I would also note that mutating gmres!
allocates memory even without using LinearMaps
.
julia> using IterativeSolvers, BenchmarkTools
julia> function f!(x, A, b, n_runs=1)
for i in 1:n_runs
x .= 0
gmres!(x, A, b)
end
return nothing
end
f! (generic function with 2 methods)
julia> x = zeros(2)
2-element Vector{Float64}:
0.0
0.0
julia> A = [1.0 2.0; 3.0 4.0]
2×2 Matrix{Float64}:
1.0 2.0
3.0 4.0
julia> b = [5.0, 6.0]
2-element Vector{Float64}:
5.0
6.0
julia> f!(x, A, b, 1) # Run once to compile
julia> @btime f!(x, A, b, 1)
1.393 μs (15 allocations: 1.23 KiB)
julia> @btime f!(x, A, b, 10)
13.151 μs (150 allocations: 12.34 KiB)
julia> @btime f!(x, A, b, 100)
131.335 μs (1500 allocations: 123.44 KiB)
julia> @btime gmres(A, b)
1.374 μs (16 allocations: 1.31 KiB)
As you can see, each call to gmres!
makes 15 allocations even for the simplest possible case of ordinary matrices and vectors. gmres
makes 16 allocations, one more to allocate the return vector. But most of the allocations appear to be used internally by the algorithm.
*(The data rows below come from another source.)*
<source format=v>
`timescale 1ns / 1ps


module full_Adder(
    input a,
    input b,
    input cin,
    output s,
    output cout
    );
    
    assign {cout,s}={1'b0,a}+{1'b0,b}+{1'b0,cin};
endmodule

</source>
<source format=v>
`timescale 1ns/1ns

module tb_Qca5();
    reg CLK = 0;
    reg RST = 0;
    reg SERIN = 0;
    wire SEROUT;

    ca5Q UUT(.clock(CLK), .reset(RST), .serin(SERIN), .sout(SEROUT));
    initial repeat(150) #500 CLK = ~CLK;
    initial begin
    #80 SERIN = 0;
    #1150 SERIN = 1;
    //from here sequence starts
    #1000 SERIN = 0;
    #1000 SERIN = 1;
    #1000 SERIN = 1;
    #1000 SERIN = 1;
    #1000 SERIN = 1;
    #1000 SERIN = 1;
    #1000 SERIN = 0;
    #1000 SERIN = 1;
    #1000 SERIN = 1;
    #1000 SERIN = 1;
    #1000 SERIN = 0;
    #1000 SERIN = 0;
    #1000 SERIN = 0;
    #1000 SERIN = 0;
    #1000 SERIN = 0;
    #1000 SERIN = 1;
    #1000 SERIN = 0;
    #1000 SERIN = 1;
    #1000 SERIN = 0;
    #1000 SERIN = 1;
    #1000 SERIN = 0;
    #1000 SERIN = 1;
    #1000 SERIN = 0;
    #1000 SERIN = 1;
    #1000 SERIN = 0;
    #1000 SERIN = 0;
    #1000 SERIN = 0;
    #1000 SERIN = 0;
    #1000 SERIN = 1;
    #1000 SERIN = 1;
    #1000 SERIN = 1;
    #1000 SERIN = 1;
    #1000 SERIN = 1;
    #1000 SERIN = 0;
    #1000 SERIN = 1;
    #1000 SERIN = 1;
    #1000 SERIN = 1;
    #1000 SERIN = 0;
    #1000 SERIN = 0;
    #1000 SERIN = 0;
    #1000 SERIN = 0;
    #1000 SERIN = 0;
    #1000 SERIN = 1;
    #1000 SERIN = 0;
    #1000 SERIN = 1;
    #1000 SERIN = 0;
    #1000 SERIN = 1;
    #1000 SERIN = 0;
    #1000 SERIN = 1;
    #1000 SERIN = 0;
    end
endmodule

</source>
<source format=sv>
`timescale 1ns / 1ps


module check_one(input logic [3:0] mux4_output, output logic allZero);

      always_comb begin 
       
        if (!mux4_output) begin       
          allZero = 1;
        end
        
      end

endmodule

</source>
It would be nice if we had an option to provide a ‘cache’ variable, so that gmres!
didn’t have to allocate memory each time it ran.
The good news is that (at least for this small example), the time taken to allocate memory doesn’t tank performance.
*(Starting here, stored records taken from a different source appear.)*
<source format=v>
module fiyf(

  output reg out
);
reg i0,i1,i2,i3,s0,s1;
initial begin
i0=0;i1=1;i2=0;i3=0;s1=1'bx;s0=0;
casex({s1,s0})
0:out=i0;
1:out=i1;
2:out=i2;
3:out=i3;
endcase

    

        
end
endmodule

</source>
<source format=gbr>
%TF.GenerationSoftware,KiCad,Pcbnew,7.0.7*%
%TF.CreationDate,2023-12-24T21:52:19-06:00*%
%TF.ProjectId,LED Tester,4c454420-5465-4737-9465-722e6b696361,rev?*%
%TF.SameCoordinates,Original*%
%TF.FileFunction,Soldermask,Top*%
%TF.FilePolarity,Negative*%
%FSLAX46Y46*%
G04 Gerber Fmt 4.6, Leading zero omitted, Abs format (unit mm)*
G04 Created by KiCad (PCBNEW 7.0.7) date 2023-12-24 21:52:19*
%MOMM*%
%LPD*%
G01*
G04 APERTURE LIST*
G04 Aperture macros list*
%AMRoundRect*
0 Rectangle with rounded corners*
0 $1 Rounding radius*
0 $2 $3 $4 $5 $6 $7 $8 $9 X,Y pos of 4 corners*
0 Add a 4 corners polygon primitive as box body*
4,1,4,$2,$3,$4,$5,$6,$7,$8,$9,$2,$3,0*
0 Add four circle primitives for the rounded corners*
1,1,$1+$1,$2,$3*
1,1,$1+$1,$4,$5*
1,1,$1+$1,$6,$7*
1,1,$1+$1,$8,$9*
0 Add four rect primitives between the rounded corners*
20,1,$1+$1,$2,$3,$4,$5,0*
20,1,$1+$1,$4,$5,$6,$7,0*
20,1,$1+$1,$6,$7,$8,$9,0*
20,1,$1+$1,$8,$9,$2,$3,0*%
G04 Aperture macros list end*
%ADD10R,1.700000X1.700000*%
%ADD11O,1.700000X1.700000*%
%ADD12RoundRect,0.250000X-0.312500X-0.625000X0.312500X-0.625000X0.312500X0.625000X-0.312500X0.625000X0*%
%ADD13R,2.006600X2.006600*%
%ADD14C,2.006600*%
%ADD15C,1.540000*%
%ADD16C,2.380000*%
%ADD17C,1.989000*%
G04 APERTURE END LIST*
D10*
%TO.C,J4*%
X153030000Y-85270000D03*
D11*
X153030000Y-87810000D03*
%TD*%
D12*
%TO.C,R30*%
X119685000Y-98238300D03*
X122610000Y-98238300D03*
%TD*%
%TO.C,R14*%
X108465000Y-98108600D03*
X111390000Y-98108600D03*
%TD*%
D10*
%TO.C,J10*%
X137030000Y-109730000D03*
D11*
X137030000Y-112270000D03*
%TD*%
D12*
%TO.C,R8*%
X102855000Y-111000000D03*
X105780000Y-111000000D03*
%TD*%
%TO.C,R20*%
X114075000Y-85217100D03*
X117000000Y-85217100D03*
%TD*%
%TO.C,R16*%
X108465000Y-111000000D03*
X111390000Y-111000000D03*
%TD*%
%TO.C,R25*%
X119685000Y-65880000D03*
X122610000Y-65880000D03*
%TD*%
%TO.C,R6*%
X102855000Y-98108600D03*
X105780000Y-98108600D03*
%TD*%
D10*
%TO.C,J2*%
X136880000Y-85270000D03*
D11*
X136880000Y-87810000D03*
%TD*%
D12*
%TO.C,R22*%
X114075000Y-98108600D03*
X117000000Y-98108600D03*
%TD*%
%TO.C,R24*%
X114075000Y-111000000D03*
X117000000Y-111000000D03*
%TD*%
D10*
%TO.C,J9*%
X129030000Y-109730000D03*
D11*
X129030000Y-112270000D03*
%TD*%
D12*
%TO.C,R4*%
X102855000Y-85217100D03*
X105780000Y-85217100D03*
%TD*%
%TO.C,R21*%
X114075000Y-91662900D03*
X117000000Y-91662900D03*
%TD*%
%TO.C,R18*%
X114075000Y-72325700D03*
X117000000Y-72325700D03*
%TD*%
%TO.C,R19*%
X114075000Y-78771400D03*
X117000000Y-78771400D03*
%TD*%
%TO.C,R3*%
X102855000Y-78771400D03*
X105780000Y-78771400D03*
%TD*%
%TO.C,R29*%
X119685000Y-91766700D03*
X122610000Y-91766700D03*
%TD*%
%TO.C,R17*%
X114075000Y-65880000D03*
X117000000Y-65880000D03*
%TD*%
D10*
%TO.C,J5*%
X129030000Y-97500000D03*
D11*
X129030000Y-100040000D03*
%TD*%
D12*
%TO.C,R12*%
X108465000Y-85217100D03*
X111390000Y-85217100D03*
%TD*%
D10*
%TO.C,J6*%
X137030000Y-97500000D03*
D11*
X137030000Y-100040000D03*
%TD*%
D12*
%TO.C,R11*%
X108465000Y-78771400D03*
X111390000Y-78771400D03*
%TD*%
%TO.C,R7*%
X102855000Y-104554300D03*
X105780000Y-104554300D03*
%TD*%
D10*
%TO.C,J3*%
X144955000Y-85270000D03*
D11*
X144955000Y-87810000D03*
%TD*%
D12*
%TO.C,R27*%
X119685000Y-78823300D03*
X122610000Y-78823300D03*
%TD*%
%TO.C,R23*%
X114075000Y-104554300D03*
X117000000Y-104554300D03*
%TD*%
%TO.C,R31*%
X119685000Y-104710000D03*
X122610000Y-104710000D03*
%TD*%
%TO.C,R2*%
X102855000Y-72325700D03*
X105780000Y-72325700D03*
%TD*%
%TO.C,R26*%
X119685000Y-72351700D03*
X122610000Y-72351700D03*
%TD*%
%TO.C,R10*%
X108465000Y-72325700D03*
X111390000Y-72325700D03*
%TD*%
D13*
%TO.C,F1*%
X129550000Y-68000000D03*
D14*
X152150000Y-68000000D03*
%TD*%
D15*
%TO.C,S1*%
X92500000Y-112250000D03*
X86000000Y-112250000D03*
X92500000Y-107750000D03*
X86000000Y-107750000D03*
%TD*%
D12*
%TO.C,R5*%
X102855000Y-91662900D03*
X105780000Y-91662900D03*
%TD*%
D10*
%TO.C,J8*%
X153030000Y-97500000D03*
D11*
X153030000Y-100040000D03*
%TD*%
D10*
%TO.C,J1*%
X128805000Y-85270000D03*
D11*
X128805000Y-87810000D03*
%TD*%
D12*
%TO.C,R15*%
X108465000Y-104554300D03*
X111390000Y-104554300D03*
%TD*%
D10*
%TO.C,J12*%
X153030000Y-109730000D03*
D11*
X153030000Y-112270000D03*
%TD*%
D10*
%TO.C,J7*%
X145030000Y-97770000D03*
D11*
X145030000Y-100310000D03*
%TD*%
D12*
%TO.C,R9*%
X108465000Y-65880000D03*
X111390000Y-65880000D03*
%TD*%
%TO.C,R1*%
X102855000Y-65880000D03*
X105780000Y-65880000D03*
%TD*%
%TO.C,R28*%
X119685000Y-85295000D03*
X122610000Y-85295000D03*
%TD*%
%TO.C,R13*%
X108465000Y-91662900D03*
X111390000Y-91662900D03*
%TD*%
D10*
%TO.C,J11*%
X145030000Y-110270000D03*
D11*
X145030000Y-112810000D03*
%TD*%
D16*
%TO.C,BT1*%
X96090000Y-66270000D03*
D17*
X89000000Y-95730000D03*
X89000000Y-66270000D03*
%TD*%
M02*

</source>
julia> function allocate_memory(n_runs; alloc_size=1)
for i in 1:n_runs
a = Vector{Int64}(undef, alloc_size)
a[1] += 1 # If we don't do some operation on a, the compiler won't allocate a in the first place
end
end
allocate_memory (generic function with 2 methods)
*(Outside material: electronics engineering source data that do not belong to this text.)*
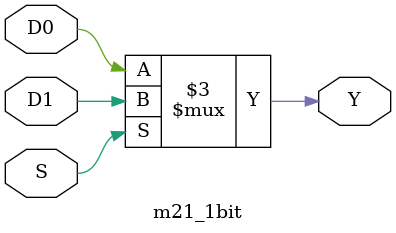
<source format=v>
module m21_1bit( D0, D1, S, Y);
input wire D0,D1;
input wire S;
output reg Y;
always @(D0 or D1 or S)
begin

if(S) 
Y= D1;
else
Y=D0;

end

endmodule
</source>
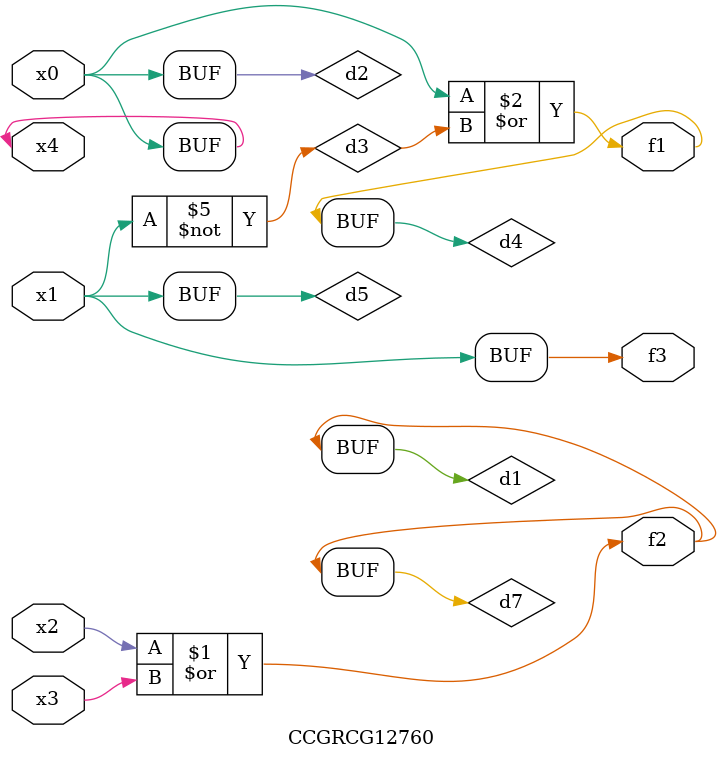
<source format=v>
module CCGRCG12760(
	input x0, x1, x2, x3, x4,
	output f1, f2, f3
);

	wire d1, d2, d3, d4, d5, d6, d7;

	or (d1, x2, x3);
	buf (d2, x0, x4);
	not (d3, x1);
	or (d4, d2, d3);
	not (d5, d3);
	nand (d6, d1, d3);
	or (d7, d1);
	assign f1 = d4;
	assign f2 = d7;
	assign f3 = d5;
endmodule

</source>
julia> @btime allocate_memory(15, alloc_size=1)
258.078 ns (15 allocations: 960 bytes)
julia> @btime allocate_memory(15, alloc_size=1000)
1.601 μs (15 allocations: 119.06 KiB)
julia> @btime f!(x, A, b, 1) # Run once to compile
1.396 μs (15 allocations: 1.23 KiB)
julia> @btime allocate_memory(15, alloc_size=2)
263.934 ns (15 allocations: 1.17 KiB)
It looks like alloc_size=2
allocates the amount of memory closest to that of gmres!
(probably allocates 15 vectors the size of the system, or something like that). So I would estimate that in this example 0.263 microseconds of the 1.393 microsecond runtime is spent allocating memory. So gmres!
takes maybe 25% longer than it would have if we managed to avoid allocating memory.
This could change significantly depending on the values and sizes of A
and b
(perhaps more allocations are performed if more iterations are required, I don’t know the internals of the function). Using gmres!
to solve a 2x2 system Ax=b
, where A
and b
are known explicitly, is not a typical use case. (backslash solves the same problem in < 0.3 microseconds, and I think almost all of that time is spent allocating memory).
I tried a random 1000x1000 example, and gmres took ~100 ms, while I estimate the memory allocation took < 0.1 ms.
Still, it would be nice to have a ‘cached’ option, just to be sure that memory allocation isn’t significantly affecting performance.